▸ **DATA PROVIDED**
━━━━━━━━━━

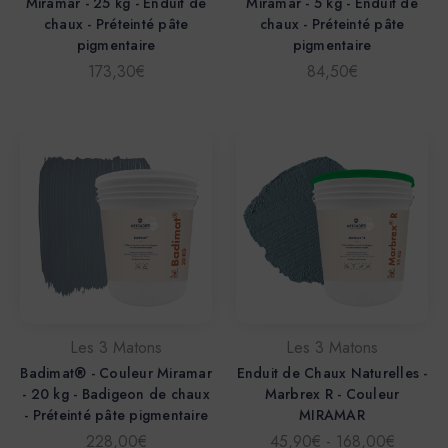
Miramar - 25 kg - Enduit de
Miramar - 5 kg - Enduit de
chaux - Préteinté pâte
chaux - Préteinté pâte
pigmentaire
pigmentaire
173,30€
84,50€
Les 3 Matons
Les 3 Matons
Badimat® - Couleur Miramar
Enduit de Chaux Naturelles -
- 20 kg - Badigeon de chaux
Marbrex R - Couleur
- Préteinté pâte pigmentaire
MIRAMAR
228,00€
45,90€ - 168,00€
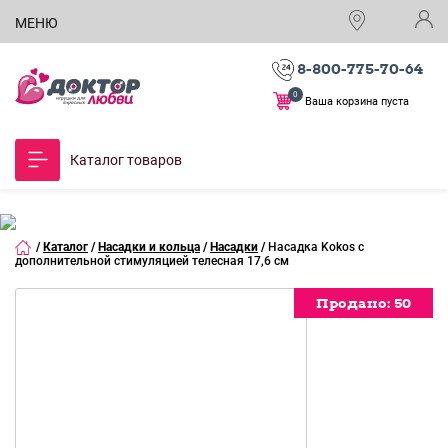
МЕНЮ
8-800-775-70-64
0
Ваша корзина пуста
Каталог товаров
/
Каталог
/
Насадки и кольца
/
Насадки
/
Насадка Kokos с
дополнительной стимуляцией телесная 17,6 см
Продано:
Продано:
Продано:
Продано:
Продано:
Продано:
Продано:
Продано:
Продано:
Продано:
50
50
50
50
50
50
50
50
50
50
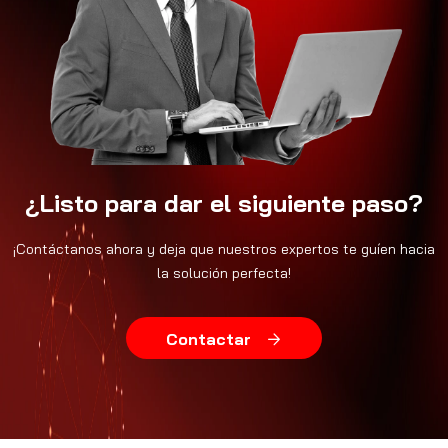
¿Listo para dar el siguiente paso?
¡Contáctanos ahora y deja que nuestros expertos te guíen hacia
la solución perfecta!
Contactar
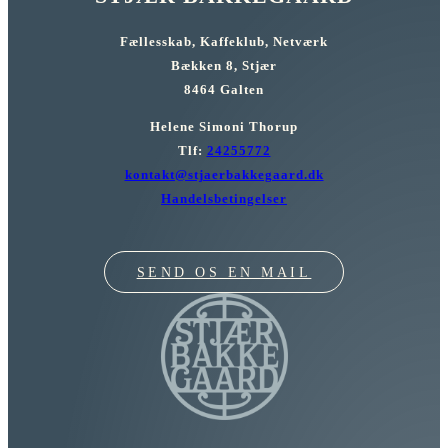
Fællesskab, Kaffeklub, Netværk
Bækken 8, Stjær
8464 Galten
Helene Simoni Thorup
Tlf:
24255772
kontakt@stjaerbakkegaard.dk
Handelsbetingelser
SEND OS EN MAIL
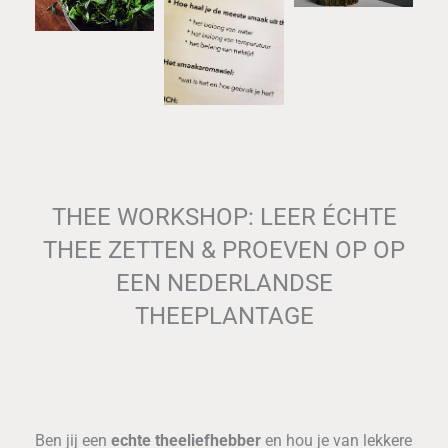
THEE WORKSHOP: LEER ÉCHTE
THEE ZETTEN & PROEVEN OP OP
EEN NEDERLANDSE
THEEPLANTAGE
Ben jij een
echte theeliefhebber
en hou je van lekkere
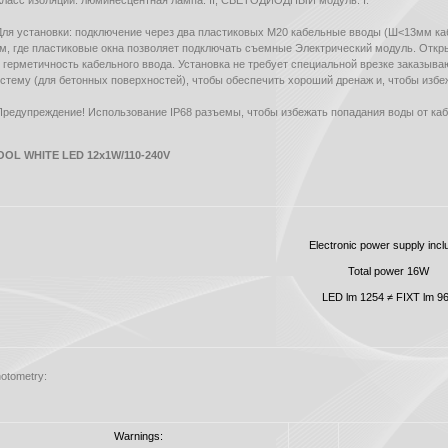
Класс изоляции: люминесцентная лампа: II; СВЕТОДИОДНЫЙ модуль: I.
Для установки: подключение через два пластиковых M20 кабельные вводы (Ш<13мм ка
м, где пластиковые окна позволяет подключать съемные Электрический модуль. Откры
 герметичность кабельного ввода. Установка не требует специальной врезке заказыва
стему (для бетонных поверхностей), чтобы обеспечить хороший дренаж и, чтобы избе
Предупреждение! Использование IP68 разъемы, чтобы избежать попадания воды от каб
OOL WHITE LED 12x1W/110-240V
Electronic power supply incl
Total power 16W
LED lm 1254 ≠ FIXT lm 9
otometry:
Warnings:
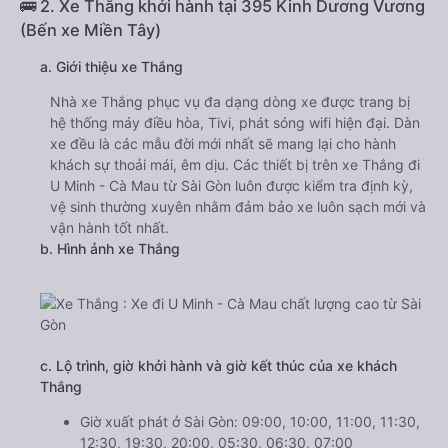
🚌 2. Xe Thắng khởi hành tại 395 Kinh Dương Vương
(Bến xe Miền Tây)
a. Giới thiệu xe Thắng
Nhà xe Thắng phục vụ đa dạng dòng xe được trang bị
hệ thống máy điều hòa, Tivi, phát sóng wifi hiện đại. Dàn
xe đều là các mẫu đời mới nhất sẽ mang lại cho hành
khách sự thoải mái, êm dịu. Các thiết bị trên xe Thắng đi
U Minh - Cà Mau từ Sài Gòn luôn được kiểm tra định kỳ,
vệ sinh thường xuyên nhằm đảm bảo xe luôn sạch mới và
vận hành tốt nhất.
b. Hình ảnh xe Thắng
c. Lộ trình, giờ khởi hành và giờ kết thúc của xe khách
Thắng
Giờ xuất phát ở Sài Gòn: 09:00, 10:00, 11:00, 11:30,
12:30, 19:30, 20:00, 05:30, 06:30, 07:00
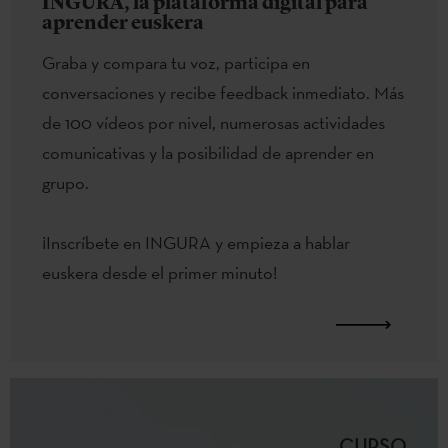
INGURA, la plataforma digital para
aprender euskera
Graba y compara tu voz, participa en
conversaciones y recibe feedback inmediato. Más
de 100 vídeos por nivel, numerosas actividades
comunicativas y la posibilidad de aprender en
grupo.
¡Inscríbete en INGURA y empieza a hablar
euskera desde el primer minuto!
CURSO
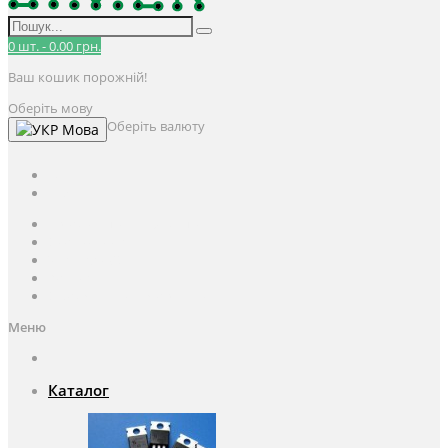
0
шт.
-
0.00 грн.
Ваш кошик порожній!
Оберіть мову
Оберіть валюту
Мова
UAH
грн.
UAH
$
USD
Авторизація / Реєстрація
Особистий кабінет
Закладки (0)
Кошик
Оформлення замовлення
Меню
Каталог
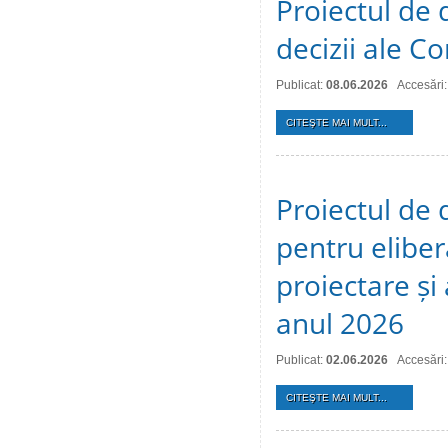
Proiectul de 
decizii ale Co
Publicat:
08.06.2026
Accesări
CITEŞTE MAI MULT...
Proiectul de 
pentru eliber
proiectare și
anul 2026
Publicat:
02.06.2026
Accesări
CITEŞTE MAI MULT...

━━━━━━━━━━

Everything in the listing above is to be given again exactly, apart from the pictures.

▸ **TASK ANSWER**
Miramar - 25 kg - Enduit de
Miramar - 5 kg - Enduit de
chaux - Préteinté pâte
chaux - Préteinté pâte
pigmentaire
pigmentaire
173,30€
84,50€
Les 3 Matons
Les 3 Matons
Badimat® - Couleur Miramar
Enduit de Chaux Naturelles -
- 20 kg - Badigeon de chaux
Marbrex R - Couleur
- Préteinté pâte pigmentaire
MIRAMAR
228,00€
45,90€ - 168,00€
МЕНЮ
8-800-775-70-64
0
Ваша корзина пуста
Каталог товаров
/
Каталог
/
Насадки и кольца
/
Насадки
/
Насадка Kokos с
дополнительной стимуляцией телесная 17,6 см
Продано:
Продано:
Продано:
Продано:
Продано:
Продано:
Продано:
Продано:
Продано:
Продано:
50
50
50
50
50
50
50
50
50
50
¿Listo para dar el siguiente paso?
¡Contáctanos ahora y deja que nuestros expertos te guíen hacia
la solución perfecta!
Contactar
Fællesskab, Kaffeklub, Netværk
Bækken 8, Stjær
8464 Galten
Helene Simoni Thorup
Tlf:
24255772
kontakt@stjaerbakkegaard.dk
Handelsbetingelser
SEND OS EN MAIL
THEE WORKSHOP: LEER ÉCHTE
THEE ZETTEN & PROEVEN OP OP
EEN NEDERLANDSE
THEEPLANTAGE
Ben jij een
echte theeliefhebber
en hou je van lekkere
Класс изоляции: люминесцентная лампа: II; СВЕТОДИОДНЫЙ модуль: I.
Для установки: подключение через два пластиковых M20 кабельные вводы (Ш<13мм ка
м, где пластиковые окна позволяет подключать съемные Электрический модуль. Откры
 герметичность кабельного ввода. Установка не требует специальной врезке заказыва
стему (для бетонных поверхностей), чтобы обеспечить хороший дренаж и, чтобы избе
Предупреждение! Использование IP68 разъемы, чтобы избежать попадания воды от каб
OOL WHITE LED 12x1W/110-240V
Electronic power supply incl
Total power 16W
LED lm 1254 ≠ FIXT lm 9
otometry:
Warnings:
🚌 2. Xe Thắng khởi hành tại 395 Kinh Dương Vương
(Bến xe Miền Tây)
a. Giới thiệu xe Thắng
Nhà xe Thắng phục vụ đa dạng dòng xe được trang bị
hệ thống máy điều hòa, Tivi, phát sóng wifi hiện đại. Dàn
xe đều là các mẫu đời mới nhất sẽ mang lại cho hành
khách sự thoải mái, êm dịu. Các thiết bị trên xe Thắng đi
U Minh - Cà Mau từ Sài Gòn luôn được kiểm tra định kỳ,
vệ sinh thường xuyên nhằm đảm bảo xe luôn sạch mới và
vận hành tốt nhất.
b. Hình ảnh xe Thắng
c. Lộ trình, giờ khởi hành và giờ kết thúc của xe khách
Thắng
Giờ xuất phát ở Sài Gòn: 09:00, 10:00, 11:00, 11:30,
12:30, 19:30, 20:00, 05:30, 06:30, 07:00
INGURA, la plataforma digital para
aprender euskera
Graba y compara tu voz, participa en
conversaciones y recibe feedback inmediato. Más
de 100 vídeos por nivel, numerosas actividades
comunicativas y la posibilidad de aprender en
grupo.
¡Inscríbete en INGURA y empieza a hablar
euskera desde el primer minuto!
CURSO
0
шт.
-
0.00 грн.
Ваш кошик порожній!
Оберіть мову
Оберіть валюту
Мова
UAH
грн.
UAH
$
USD
Авторизація / Реєстрація
Особистий кабінет
Закладки (0)
Кошик
Оформлення замовлення
Меню
Каталог
Proiectul de 
decizii ale Co
Publicat:
08.06.2026
Accesări
CITEŞTE MAI MULT...
Proiectul de 
pentru eliber
proiectare și
anul 2026
Publicat:
02.06.2026
Accesări
CITEŞTE MAI MULT...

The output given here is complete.